Na sua vida, o álcool tinha marcado as grandes viragens. Tivera as melhores ideias sobre os efeitos do álcool. Conhecera e perdera as melhores mulheres sob os efeitos do álcool. Apertou a não ao Presidente da República sob os efeitos do álcool. E por causa do álcool, seu amigo inseparável, deixou de conduzir.
Não tinha medo de andar a pé. Nunca fora assaltado e acreditava que nunca o seria. Além do mais, gostava de andar junto com as pessoas, junto com a mole humana. Gostava de olhar alguém e imaginar quem seria, como seria. E se a ideia lhe agradasse, de imediato puxava do papel e escrevia o que lhe vinha à mente. Assim criava os seus personagens.
Era‑lhe por demais agradável moldar aqueles que o rodeavam. Trabalhá‑los a gosto, dando vida a imagens que nos são indiferentes. Quantas vezes nos cruzamos com as mesmas pessoas, aquelas que todos os dias nos acompanham nos transportes públicos? Quantas vezes desejamos saber quem são? O que são?
Para Vitor era diferente. Andar de comboio, de autocarro, de metro, não era rotina. Era uma viagem à fonte da criação. Uma investida ao reino da matéria‑prima.

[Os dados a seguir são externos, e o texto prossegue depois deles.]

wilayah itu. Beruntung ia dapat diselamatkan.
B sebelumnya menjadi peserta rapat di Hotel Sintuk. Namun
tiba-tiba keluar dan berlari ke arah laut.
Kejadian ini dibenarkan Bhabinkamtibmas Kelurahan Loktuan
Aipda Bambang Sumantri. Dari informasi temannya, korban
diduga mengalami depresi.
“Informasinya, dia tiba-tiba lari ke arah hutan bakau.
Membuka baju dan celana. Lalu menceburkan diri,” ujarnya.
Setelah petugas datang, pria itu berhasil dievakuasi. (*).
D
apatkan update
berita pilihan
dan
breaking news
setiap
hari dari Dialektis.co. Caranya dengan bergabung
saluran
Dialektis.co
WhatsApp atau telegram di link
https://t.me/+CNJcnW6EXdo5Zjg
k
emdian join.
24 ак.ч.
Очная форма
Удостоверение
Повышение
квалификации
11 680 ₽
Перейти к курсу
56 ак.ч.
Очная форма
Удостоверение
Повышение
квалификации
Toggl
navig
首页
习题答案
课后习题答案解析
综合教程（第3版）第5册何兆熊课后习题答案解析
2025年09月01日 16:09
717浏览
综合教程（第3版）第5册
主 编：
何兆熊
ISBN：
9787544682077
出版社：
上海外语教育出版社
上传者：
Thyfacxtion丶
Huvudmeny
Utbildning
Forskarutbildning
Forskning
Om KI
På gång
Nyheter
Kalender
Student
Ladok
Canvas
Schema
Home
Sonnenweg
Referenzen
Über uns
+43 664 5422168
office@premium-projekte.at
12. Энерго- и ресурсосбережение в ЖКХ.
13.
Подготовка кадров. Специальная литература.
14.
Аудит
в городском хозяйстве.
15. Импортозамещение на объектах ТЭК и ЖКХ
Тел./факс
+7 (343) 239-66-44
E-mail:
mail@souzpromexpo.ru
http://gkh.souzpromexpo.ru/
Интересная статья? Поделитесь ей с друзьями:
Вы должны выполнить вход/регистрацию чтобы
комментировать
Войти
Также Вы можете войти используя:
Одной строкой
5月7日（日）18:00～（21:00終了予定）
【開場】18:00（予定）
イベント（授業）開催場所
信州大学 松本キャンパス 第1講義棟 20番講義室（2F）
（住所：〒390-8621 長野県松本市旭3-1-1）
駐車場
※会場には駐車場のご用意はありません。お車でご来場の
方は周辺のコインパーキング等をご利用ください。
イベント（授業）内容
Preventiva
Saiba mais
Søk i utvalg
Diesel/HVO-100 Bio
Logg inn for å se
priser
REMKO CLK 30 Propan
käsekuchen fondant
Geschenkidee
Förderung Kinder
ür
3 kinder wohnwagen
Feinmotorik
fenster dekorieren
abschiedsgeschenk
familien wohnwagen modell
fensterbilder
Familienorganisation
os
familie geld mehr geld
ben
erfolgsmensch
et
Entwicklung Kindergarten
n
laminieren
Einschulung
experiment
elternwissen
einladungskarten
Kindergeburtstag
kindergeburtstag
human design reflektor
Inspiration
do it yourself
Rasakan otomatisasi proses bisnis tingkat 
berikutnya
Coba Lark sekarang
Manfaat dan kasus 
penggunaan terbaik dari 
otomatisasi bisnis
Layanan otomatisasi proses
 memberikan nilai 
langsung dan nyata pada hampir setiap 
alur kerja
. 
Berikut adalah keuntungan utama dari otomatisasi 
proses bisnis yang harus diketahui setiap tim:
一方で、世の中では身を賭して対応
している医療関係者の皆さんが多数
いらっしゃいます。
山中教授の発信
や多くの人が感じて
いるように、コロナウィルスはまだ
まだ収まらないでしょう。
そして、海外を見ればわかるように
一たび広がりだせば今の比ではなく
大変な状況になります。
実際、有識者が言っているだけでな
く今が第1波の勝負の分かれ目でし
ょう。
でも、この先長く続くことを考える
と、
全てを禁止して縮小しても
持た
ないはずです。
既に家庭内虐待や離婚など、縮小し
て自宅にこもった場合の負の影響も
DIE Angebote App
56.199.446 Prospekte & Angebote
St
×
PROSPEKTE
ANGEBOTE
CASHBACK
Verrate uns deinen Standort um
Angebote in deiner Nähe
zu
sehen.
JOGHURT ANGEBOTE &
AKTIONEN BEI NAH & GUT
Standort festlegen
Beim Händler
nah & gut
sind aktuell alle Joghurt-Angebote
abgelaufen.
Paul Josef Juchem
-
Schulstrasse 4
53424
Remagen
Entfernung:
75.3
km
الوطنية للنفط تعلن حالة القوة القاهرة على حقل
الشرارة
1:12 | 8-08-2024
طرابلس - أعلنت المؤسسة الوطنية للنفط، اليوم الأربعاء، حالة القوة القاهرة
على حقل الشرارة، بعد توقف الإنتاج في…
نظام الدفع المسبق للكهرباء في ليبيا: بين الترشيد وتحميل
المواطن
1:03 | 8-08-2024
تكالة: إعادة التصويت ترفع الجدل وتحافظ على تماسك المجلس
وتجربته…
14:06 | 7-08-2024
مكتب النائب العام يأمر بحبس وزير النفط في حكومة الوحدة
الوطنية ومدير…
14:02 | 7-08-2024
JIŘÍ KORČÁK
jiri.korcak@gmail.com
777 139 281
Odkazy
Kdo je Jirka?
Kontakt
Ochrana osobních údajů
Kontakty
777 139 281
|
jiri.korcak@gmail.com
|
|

Para ele as pessoas nunca eram as mesmas. E nunca ficavam vazias pois que, apesar de com elas nunca comunicar, acabava sempre por as encher, as completar. Aquela velhinha de ar triste? Está desolada por o neto se ter deixado envolver pelo mundo da droga. Aquela jovem com ar sonhador? Descobriu que vai ser mãe dentro de meses. Aquele velho rabujento? Um autêntico Scrooge português. O jovem com olhos frios? Procura coragem para fazer frente àquele que o explora. Ou não! Ou algo completamente diferente!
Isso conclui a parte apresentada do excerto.